2022 - 2027 | IMPLEMENTER: CHEMONICS INTERNATIONAL INC. | PLANNED BUDGET: $23,400,000
Ocean plastic pollution is a global crisis that requires urgent action. Every minute, the equivalent of one garbage truck full of plastic pollution enters our oceans. This rate is expected to double by the end of this decade and triple by 2040—threatening the world’s marine ecosystems, industries such as fishing and tourism, food security, and ultimately, human health. Once plastic is in the ocean, it is very difficult and expensive to remove.
The U.S. Agency for International Development (USAID) focuses on preventing plastic from entering the natural environment in the first place. USAID’s Vietnam Action Against Plastic Pollution project furthers USAID’s global Save Our Seas initiative to combat ocean plastic. The project creates inclusive circular economies together with local and national governments, communities, and the private sector to reduce plastic pollution at its source.
IMPLEMENTING NEW EXTENDED PRODUCER RESPONSIBILITY REGULATIONS
In 2022, Vietnam became the first country in Southeast Asia to enact “Extended Producer Responsibility” (EPR) regulations. EPR regulations hold companies responsible for the cost of disposal of their products by consumers, shifting the economic burden from the government to the producer. Producers either collect the disposed products themselves or pay a fee into a fund that finances plastic waste recovery and recycling. This incentivizes producers to design products with reduced environmental impacts.
Vietnam has set ambitious, mandatory EPR implementation deadlines, some as early as January 2024 for packaging. The project supports the Ministry of Natural Resources and Environment (MONRE) to implement the EPR law. The project also engages producers and waste processors to facilitate EPR readiness, demonstration, and scaling, particularly in plastic waste separation, collection, and recycling.
INTRODUCING EFFECTIVE SOLID WASTE MANAGEMENT MODELS
Solid waste management (SWM) encompasses the collection, sorting, transport, treatment, and disposal of solid waste. Building strong SWM systems across Vietnam requires efforts that start at the local level due to diverse informal and formal waste collection models, low levels of separation at source, mixed waste disposal, and significant variation in 3R (reduce, reuse, recycle) practices. The project provides technical assistance to provincial authorities and helps to mobilize financing to effectively plan, finance, and implement improved SWM systems. Effective SWM models will reduce plastic waste leakage and generate incentives for household waste separation. Once SWM systems are established, the project will facilitate linkages to EPR investors, private financing, and other funding mechanisms.

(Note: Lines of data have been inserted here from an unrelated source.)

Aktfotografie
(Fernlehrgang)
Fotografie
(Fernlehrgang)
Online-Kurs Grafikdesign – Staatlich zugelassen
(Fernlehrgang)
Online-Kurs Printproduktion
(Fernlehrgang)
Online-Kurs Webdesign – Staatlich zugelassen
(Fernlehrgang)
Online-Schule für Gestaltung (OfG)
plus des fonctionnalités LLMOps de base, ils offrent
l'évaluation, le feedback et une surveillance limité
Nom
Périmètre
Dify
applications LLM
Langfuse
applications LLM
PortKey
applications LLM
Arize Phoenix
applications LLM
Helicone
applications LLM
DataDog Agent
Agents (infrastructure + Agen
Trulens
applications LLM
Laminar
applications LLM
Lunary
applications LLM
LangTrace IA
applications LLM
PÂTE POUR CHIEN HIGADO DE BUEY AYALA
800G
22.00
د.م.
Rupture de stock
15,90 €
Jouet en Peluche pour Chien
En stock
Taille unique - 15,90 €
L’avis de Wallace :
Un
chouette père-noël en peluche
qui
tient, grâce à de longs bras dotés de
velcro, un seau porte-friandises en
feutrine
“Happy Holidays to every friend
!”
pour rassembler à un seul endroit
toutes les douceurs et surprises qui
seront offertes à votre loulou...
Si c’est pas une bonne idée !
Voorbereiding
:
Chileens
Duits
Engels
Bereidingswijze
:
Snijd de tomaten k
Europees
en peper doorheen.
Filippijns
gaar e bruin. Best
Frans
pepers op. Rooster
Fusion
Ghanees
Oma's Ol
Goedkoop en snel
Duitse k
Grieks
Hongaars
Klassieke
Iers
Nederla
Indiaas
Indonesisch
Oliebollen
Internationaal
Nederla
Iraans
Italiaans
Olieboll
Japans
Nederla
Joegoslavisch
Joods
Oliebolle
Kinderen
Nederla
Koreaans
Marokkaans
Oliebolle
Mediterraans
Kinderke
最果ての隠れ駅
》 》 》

DEMONSTRATING SINGLE-USE PLASTIC REDUCTION MEASURES
Single use plastics (SUPs)—which constitute approximately 72% of all plastic waste in Vietnam—represent one of the country’s greatest drivers of plastic waste. Their fragments are highly prevalent in rivers and coastal locations and extremely harmful to marine life. The project works at the provincial and local levels to facilitate SUP reduction action plans, roadmaps, and collective action initiatives that target diverse stakeholders, including youth and informal sectors. Initial activities target markets, retailers, restaurants, and food service companies—where demand for SUPs such as plastic bags and utensils is high—to promote alternatives to SUPs, including simple solutions such as the sale of reusable bags.
IMPACT
The project is expected to support the development and implementation of at least 10 national and local-level policies that promote the reduction of plastic pollution and sustainable management of municipal solid waste. The project is also expected to support the piloting and scaling up of at least seven models for reducing, collecting, recycling, and disposing of waste, and at least five SUP reduction action plans at the local level.
TARGETED LOCALITIES
The project works at the national level and at the subnational level in Hanoi, Ho Chi Minh City, Can Tho, and selected coastal provinces to be identified.